[Material shown — start]
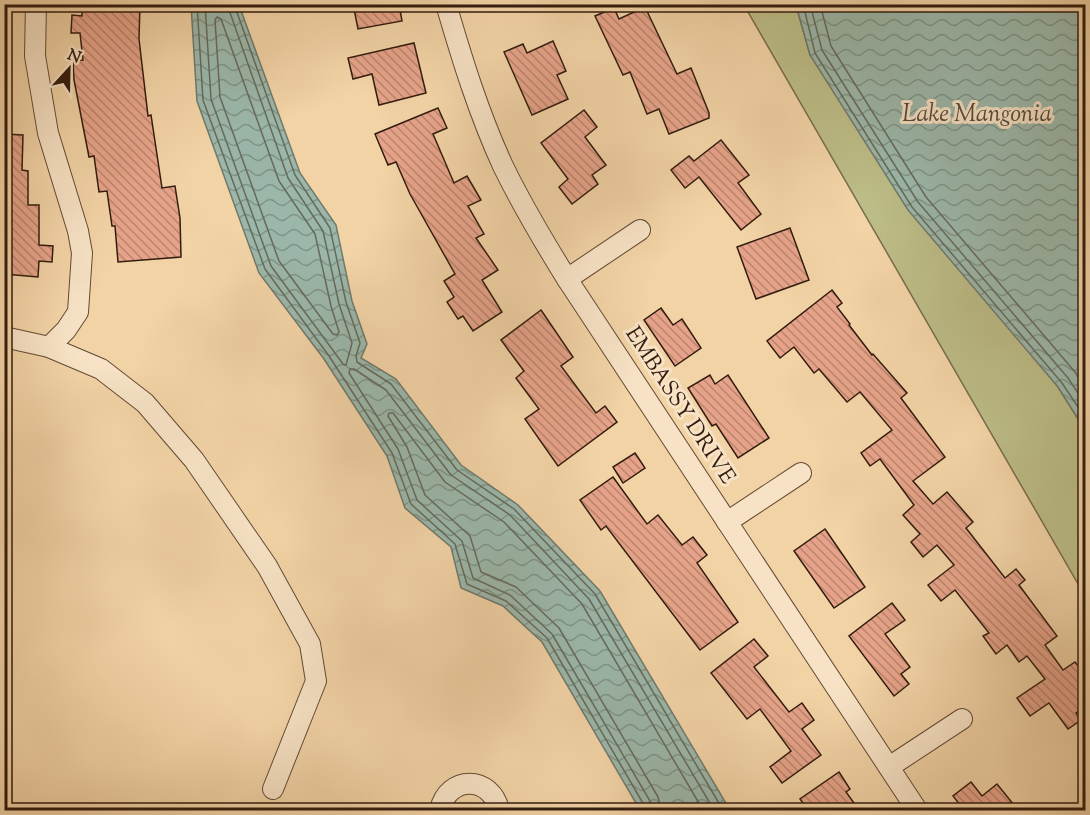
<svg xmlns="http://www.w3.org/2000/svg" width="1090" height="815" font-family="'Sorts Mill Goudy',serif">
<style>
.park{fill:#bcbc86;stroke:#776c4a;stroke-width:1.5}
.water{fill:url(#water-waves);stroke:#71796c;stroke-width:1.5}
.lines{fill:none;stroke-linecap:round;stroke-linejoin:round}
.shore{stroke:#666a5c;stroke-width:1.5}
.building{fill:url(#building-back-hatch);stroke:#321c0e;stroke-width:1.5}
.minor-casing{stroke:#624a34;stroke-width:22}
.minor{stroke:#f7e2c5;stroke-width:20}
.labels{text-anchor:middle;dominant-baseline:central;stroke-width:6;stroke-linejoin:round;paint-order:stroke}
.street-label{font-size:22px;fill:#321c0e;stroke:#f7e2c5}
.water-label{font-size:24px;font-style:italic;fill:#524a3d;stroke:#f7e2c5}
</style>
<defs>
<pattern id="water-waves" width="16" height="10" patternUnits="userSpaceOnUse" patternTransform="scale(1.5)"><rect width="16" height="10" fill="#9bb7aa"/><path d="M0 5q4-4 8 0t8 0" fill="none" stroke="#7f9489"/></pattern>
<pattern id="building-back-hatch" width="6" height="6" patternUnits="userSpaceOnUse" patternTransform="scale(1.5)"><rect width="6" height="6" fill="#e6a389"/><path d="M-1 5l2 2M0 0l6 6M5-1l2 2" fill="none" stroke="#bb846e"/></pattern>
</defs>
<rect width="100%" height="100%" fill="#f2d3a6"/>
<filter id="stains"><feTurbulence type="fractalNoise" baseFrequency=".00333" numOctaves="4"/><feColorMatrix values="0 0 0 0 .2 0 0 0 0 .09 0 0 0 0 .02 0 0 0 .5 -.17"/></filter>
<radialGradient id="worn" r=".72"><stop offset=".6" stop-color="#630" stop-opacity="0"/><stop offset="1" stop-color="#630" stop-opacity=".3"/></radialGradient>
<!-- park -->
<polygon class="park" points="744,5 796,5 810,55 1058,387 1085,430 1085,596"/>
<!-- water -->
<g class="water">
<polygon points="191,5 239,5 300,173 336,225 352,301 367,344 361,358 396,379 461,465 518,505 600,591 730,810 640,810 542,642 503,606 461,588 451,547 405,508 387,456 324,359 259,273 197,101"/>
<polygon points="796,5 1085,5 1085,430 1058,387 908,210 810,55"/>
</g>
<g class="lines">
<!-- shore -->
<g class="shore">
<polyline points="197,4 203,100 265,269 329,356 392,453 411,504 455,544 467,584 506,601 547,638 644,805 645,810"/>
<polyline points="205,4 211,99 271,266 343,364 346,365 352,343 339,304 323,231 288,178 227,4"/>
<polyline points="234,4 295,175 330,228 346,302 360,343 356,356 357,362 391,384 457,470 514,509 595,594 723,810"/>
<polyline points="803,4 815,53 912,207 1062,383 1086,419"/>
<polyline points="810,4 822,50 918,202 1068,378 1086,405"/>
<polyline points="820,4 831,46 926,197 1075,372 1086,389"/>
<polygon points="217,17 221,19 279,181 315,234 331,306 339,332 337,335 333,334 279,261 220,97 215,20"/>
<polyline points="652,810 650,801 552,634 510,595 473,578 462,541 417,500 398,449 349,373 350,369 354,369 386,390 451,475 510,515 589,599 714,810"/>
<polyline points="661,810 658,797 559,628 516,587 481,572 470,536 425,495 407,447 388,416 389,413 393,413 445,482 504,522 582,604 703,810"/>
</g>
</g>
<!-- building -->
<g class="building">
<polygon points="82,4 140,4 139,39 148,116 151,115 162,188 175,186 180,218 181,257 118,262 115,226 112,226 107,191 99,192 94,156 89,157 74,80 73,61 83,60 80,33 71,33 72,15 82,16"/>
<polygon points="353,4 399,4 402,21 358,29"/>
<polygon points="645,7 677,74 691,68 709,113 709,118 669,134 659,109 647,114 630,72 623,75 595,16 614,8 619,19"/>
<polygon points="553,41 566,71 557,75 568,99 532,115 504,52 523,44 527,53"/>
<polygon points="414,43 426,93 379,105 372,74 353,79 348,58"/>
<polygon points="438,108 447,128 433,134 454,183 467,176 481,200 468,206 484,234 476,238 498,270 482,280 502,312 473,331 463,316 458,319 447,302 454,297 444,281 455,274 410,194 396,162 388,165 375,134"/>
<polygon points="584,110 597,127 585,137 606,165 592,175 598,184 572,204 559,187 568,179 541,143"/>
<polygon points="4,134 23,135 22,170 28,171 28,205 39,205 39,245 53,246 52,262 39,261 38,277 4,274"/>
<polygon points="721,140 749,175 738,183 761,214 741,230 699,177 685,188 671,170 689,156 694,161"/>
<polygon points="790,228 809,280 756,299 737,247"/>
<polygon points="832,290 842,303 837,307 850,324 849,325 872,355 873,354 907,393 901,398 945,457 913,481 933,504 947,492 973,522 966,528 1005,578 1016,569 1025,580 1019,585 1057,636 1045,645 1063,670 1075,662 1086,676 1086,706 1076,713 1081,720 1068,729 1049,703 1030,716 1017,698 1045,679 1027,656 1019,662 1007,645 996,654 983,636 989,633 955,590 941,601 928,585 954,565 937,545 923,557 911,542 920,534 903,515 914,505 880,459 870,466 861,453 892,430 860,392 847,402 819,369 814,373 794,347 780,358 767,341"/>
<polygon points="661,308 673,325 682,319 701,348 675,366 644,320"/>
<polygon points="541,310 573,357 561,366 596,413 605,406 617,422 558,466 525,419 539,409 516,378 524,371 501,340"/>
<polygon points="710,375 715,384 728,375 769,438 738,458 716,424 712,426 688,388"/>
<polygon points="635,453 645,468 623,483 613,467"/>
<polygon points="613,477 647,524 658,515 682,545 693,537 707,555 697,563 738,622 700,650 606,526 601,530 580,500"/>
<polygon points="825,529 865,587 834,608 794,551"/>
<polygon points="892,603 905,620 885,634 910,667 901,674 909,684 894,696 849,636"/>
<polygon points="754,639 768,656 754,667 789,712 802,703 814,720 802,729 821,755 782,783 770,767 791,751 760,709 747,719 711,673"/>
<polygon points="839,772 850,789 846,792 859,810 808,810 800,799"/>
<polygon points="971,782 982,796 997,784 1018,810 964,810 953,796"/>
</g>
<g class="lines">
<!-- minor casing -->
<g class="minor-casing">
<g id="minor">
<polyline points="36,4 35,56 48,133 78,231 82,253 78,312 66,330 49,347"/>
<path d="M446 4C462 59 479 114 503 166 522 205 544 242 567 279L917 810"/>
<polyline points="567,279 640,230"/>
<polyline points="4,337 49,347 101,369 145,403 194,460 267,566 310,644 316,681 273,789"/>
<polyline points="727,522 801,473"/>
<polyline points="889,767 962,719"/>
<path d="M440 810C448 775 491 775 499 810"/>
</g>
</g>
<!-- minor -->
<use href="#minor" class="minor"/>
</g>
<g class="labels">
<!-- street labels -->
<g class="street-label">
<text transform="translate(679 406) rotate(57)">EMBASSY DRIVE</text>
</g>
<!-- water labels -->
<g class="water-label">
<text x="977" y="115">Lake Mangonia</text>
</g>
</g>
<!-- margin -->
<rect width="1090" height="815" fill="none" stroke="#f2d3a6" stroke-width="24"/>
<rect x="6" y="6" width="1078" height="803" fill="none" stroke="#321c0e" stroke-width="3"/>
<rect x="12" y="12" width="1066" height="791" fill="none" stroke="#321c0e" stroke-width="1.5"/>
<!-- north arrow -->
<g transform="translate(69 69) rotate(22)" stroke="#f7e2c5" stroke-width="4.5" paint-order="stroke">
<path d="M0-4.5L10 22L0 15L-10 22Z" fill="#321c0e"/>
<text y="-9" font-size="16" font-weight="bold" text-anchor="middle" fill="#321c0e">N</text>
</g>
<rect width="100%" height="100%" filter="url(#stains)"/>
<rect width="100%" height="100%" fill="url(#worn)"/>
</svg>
[Material shown — finish]
Using the records given above, list every line that includes the word "back".

.building{fill:url(#building-back-hatch);stroke:#321c0e;stroke-width:1.5}
<pattern id="building-back-hatch" width="6" height="6" patternUnits="userSpaceOnUse" patternTransform="scale(1.5)"><rect width="6" height="6" fill="#e6a389"/><path d="M-1 5l2 2M0 0l6 6M5-1l2 2" fill="none" stroke="#bb846e"/></pattern>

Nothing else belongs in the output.